The Mile High Book Club: The April Book Challenge

on Tuesday, April 6, 2010
This month my ongoing quest to force myself into uncomfortable literary terrain takes an unforeseen turn skywards. Indeed, circumstance, rather than a desire for humour or self-abasement, dictates the April theme. I shall be embarking on considerable overseas travel and I don't greatly fancy schlepping piles of books around the world. I do, however, still need to feed my addiction. It is only natural, therefore, that I subject myself to a month of airplane reads; those books one buys at airports, intended for travellers. and the readers of which we tend to snub our noses at in self-righteous mirth. That said, I am always intrigued by airport bookstore bestseller lists. One would assume that they would be replete with works of mindless escapism, and yet there is considerable diversity between countries. Sure, they always have Dan Brown/Steig Larrson/JK Rowling peppered throughout, but other than the obvious few, I am constantly surprised by the weighting towards regional gems. And so for April I am subjecting myself to the will of the international travelling masses with my challenge The Mile High Book Club. At each airport I will buy a book in the bestseller list. I will not, however, have the choice of which book I buy. Rather, at the first airport I will buy the book at number one, at the second it will be the book at number two and so forth. The only flexibility will be in whether it is in the fiction or non-fiction list.

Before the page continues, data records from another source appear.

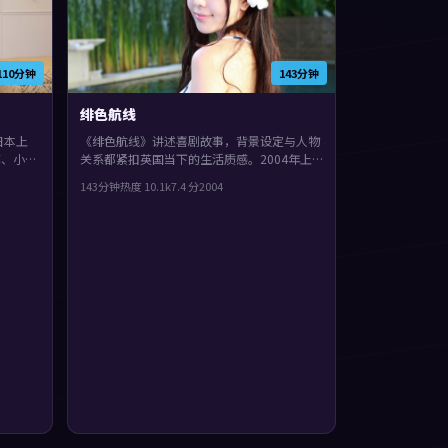
110分钟
143分钟
绯色航线
日本上
《绯色航线》讲述喜剧故事，背景设定与人物
菲、小松
关系都紧扣英国当下的生活质感。2004年上
了作者
映，斯皮尔伯格执导，古天乐、苍井优、惠英
143分钟
热度
10.1
k
7.4
分
2004
。
红领衔。叙事在回忆与现实之间交错推进，片
尾余味很足。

Given that we are already a week into April, I have already begun the challenge. In Melbourne, as I set off on my travels with a backpack empty but for my almost-finished copy of The Magic Mountain, I headed straight to the shop and elbowed my way to the chart shelves. There, at number one on the fiction list, was Lee Childs's latest. I cringed. It looked big. I had sort of hoped to get away with short books so that I could squeeze in as many books of my own choosing in between. I darted around the other side, to the non-fiction shelf and there, like a gift from Alfonse Gangitano himself, was the third book in the Underbelly series, The Golden Mile. If the other two were anything to go by, Silvester and Rule's latest would be another chunk of quintessential gutter Australiana. What better send-off could I get. I grabbed the book, proudly marched to the counter, paid and stuffed it in my backpack. And so the adventure begins...

The Number One Book at the First Airport: Underbelly: The Golden Mile by John Silvester and Andrew Rule.